Provided passage START

Originally published at The Atlantic

A memorable image from Barack Obama’s 2008 presidential campaign showed the future president, reclined on a couch. His chief campaign strategist David Axelrod appears in the foreground, and “Change we can believe in” signs rest casually in the back. In then-Senator Obama’s left hand, he holds a sheet of paper. In his right, a BlackBerry.

Obama was famously attached to the device. (Back in 2008, the iPhone was a year old, and the BlackBerry was hardly outmoded or uncool.) Just after the election, The New York Times reported that recordkeeping requirements might force Obama to relinquish his beloved device. Eventually, a compromise allowed him to “keep his cherished gadget.”

It was an early sign that Obama would be the “first high-tech president,” as he has sometimes been called. 47 years old when elected to the office, Obama falls in the space between the Boomers and Gen X, allowing him to chameleon into either group as needed. He was addicted to his handheld like everyone else. Once installed, Obama created the first U.S. Chief Technology Officer, endorsed the modernization of federal government services online, and, of course, became the first social-media president, @POTUS.

In 2016, by contrast, both Hillary Clinton, 69, and Donald Trump, 70, appear to know about as much about information technology as stereotypes would expect of folks of that age. Trump famously minced words about “the cyber.” And neither Trump nor Clinton appear to know how to use a computer.

In retrospect, Obama wasn’t the first high-tech president just because he had a personal relationship with technology. He was also the president who oversaw Silicon Valley’s reincarnation, from industrial accessory of the PC and E-commerce era to information sovereign in the age of iPhone and Facebook. The Obama administration mostly supported the tech sector, implicitly or explicitly, and for worse as much as better.

Now that Trump is heading to the White House, things are likely to change. And Silicon Valley is worried. In July, a hundred tech-industry business leaders condemned Trump publicly, largely on social justice grounds. After his election, fear of a Trump presidency  sent the tech industry into a tailspin. A prominent investor called for California to secede from the union. But once the dust clears, Trump might prove eminently compatible with Silicon Valley’s ongoing project. And if that’s the case, the technology industry’s mask of affable, harmless progressivism is about to be pulled off forever.

Provided passage END
Source data START

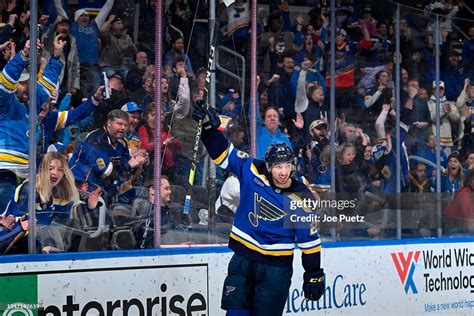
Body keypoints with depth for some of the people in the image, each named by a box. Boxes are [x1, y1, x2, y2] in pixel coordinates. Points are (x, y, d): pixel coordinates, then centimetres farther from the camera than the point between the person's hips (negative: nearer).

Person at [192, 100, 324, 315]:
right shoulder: (252, 172, -7)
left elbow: (309, 240, -4)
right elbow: (223, 153, -2)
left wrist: (314, 275, -1)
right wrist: (210, 127, -16)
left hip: (276, 267, -2)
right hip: (243, 259, 2)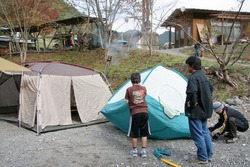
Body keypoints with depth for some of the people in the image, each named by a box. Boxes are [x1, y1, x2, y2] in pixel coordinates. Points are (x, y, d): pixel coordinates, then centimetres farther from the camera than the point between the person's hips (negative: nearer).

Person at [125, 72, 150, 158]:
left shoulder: (129, 90, -6)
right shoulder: (144, 88, 3)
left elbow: (126, 101, 1)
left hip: (135, 113, -2)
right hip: (144, 112, 2)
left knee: (134, 133, 11)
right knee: (144, 133, 11)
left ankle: (134, 150, 21)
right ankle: (143, 151, 14)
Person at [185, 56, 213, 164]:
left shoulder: (193, 78, -20)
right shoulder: (204, 76, 10)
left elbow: (192, 93, -32)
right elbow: (211, 89, 21)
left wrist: (191, 104, -15)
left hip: (196, 111, -9)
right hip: (205, 109, 10)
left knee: (198, 135, 2)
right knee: (205, 132, 19)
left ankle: (202, 158, 12)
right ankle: (209, 155, 29)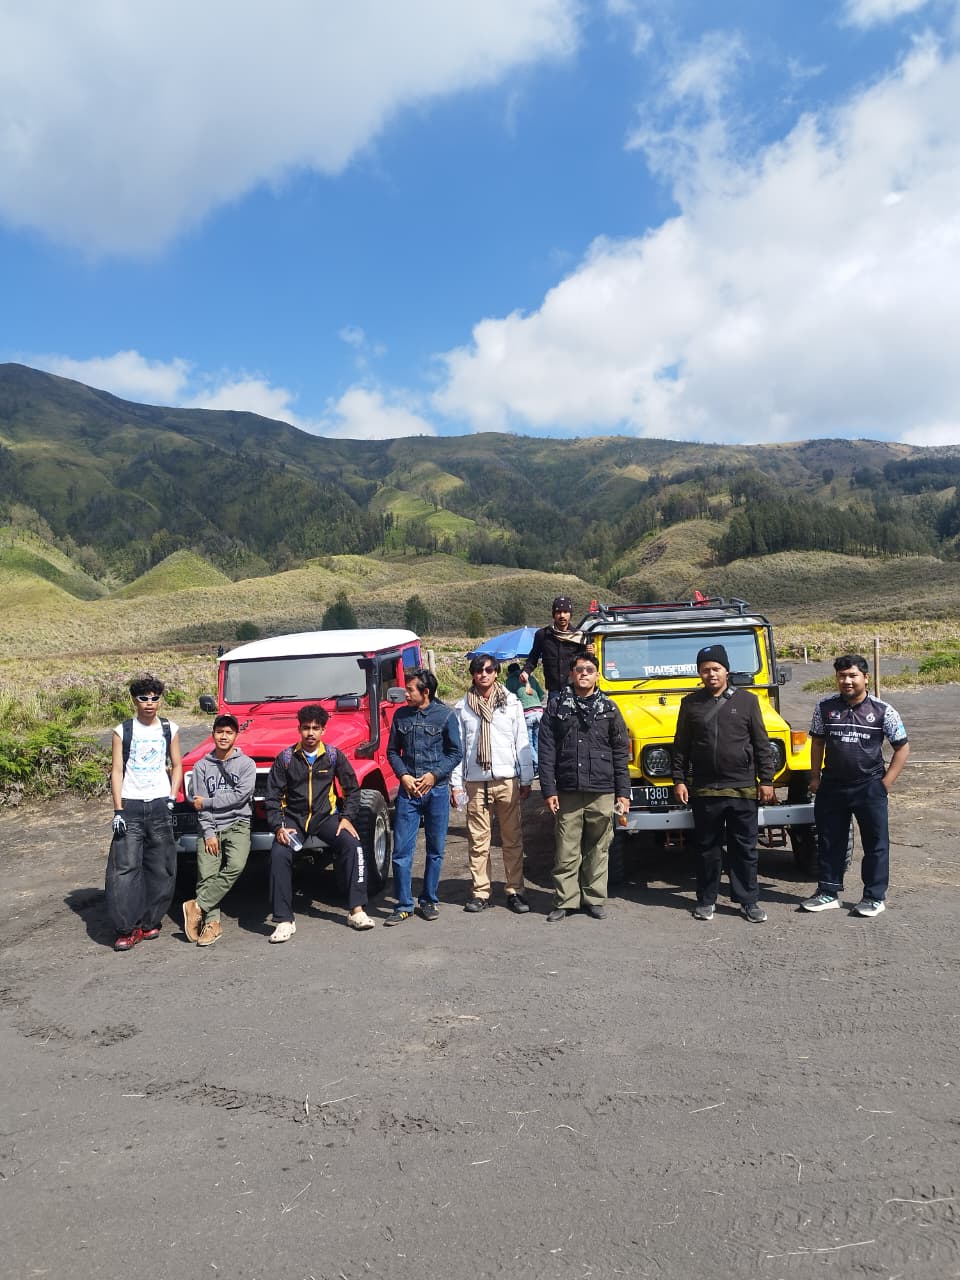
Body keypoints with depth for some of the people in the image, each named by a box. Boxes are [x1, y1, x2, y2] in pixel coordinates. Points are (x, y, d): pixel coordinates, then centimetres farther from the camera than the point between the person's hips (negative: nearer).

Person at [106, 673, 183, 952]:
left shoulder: (170, 730, 6)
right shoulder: (122, 731, 2)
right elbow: (117, 771, -1)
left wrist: (171, 798, 0)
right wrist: (117, 810, -7)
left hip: (160, 805, 2)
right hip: (130, 806, -2)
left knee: (160, 868, 4)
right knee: (124, 867, -7)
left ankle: (149, 922, 17)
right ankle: (127, 928, -2)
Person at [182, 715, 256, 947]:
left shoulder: (246, 764, 2)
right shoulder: (201, 766, 9)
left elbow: (240, 796, -10)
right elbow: (199, 805, 3)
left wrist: (207, 802, -6)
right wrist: (208, 833, -7)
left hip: (237, 824, -2)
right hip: (209, 827, 2)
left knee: (235, 866, -24)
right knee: (206, 874, -12)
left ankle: (197, 906, -15)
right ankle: (211, 923, -6)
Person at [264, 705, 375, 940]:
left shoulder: (333, 755, -1)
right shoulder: (286, 758, -3)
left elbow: (352, 789, 6)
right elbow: (272, 797, -2)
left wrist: (347, 818, -7)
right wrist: (278, 827, -15)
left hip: (325, 815, 1)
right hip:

Source data END

- **What is needed**:
Please condense the paragraph beginning "It was an early sign" in the article on Obama and technology above into a short bulleted list that keeps its main facts.

- **Solution to the problem**:
- This was an early sign that Obama would be the "first high-tech president."
- Elected at 47, he falls between the Boomers and Gen X and could blend into either group as needed.
- He was as addicted to his handheld as everyone else.
- In office, he created the first U.S. Chief Technology Officer.
- He endorsed modernizing federal government services online.
- He became the first social-media president, @POTUS.